Un panéliste a proposé que ses collègues professeurs et membres du personnel ayant des handicaps puisent dans leurs expériences communes pour former des relations interdépendantes. Ils créeront ainsi un modèle travail-vie qui les protégera des normes universitaires hyperproductives (comme la nécessité de ne jamais arrêter de publier des résultats de recherche et d’obtenir des subventions), mais leur permettra de répondre aux exigences du travail postsecondaire. Ils pourraient partager leurs ressources et leurs pratiques exemplaires avec leurs collègues, profiter d’un meilleur accès aux subventions et aux bourses internes ou obtenir plus de sièges à la direction pour commencer à abolir les politiques et pratiques capacitistes de leurs établissements.

Le milieu postsecondaire peut réseauter et collaborer pour harmoniser les politiques d’achat afin que les fournisseurs soient tenus de créer des produits accessibles. Le matériel et les pratiques exemplaires pour l’achat de produits accessibles peuvent également être diffusés entre collègues du secteur. Une politique d’achat accessible doit couvrir toute la vie utile d’un produit, de sa conception à sa mise en oeuvre, en passant par la formation. Elle doit être transmise à tous les fournisseurs, afin de définir clairement les exigences pour faire affaire avec une organisation.

Les professeurs et les membres du personnel peuvent demander aux fournisseurs de manuels si leurs produits sont accessibles aux SGA. De nombreux étudiants détestent devoir utiliser divers SGA, notamment lorsqu’ils ne sont pas accessibles. Les établissements pourraient donc tenter de limiter le nombre de SGA qu’ils utilisent. D’après la conception universelle, la technologie devrait être simple et facile à utiliser. Les établissements peuvent également exercer des pressions sur les fournisseurs pour qu’ils rendent leurs produits et conceptions accessibles, notamment au moyen d’actions collectives. Les établissements devraient également enseigner les fonctions d’accessibilité intégrées aux personnes qui utilisent les SGA. Il est important que les mesures de financement et de soutien soient mises non seulement à la disposition des étudiants ayant des handicaps, mais également des départements, afin qu’ils n’aient pas à assumer seuls l’achat de technologies et manuels accessibles.

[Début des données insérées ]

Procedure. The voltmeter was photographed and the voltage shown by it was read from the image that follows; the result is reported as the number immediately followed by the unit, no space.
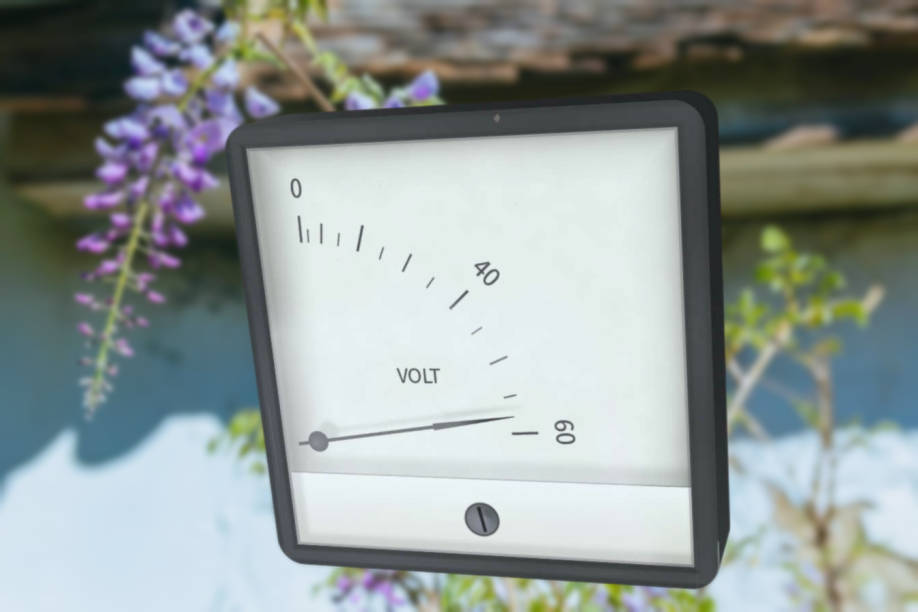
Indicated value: 57.5V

Des compétences collectives s’imposent également quant à l’accessibilité et à l’inclusion dans les établissements; elles ne peuvent pas reposer seulement sur un individu ou un petit groupe. Autrement dit, tous les professeurs et les membres du personnel ont besoin de recevoir une formation sur les politiques et les pratiques exemplaires pour intégrer l’accessibilité à leur travail. De plus, une tenue de dossier exemplaire s’impose pour que les départements et les établissements soient tenus de rendre des comptes quant à la création de lieux accessibles. Les professeurs et les membres du personnel doivent aussi confirmer l’ergonomie des produits et services pour en garantir l’accessibilité et éviter les erreurs lors de futurs achats. Enfin, les établissements doivent accorder plus d’attention aux facteurs d’accessibilité des cours magistraux (tels que le choix des lieux, les emplacements multiples, la distance entre les lieux, la technologie, les animaux d’aide et les dispositifs d’aide).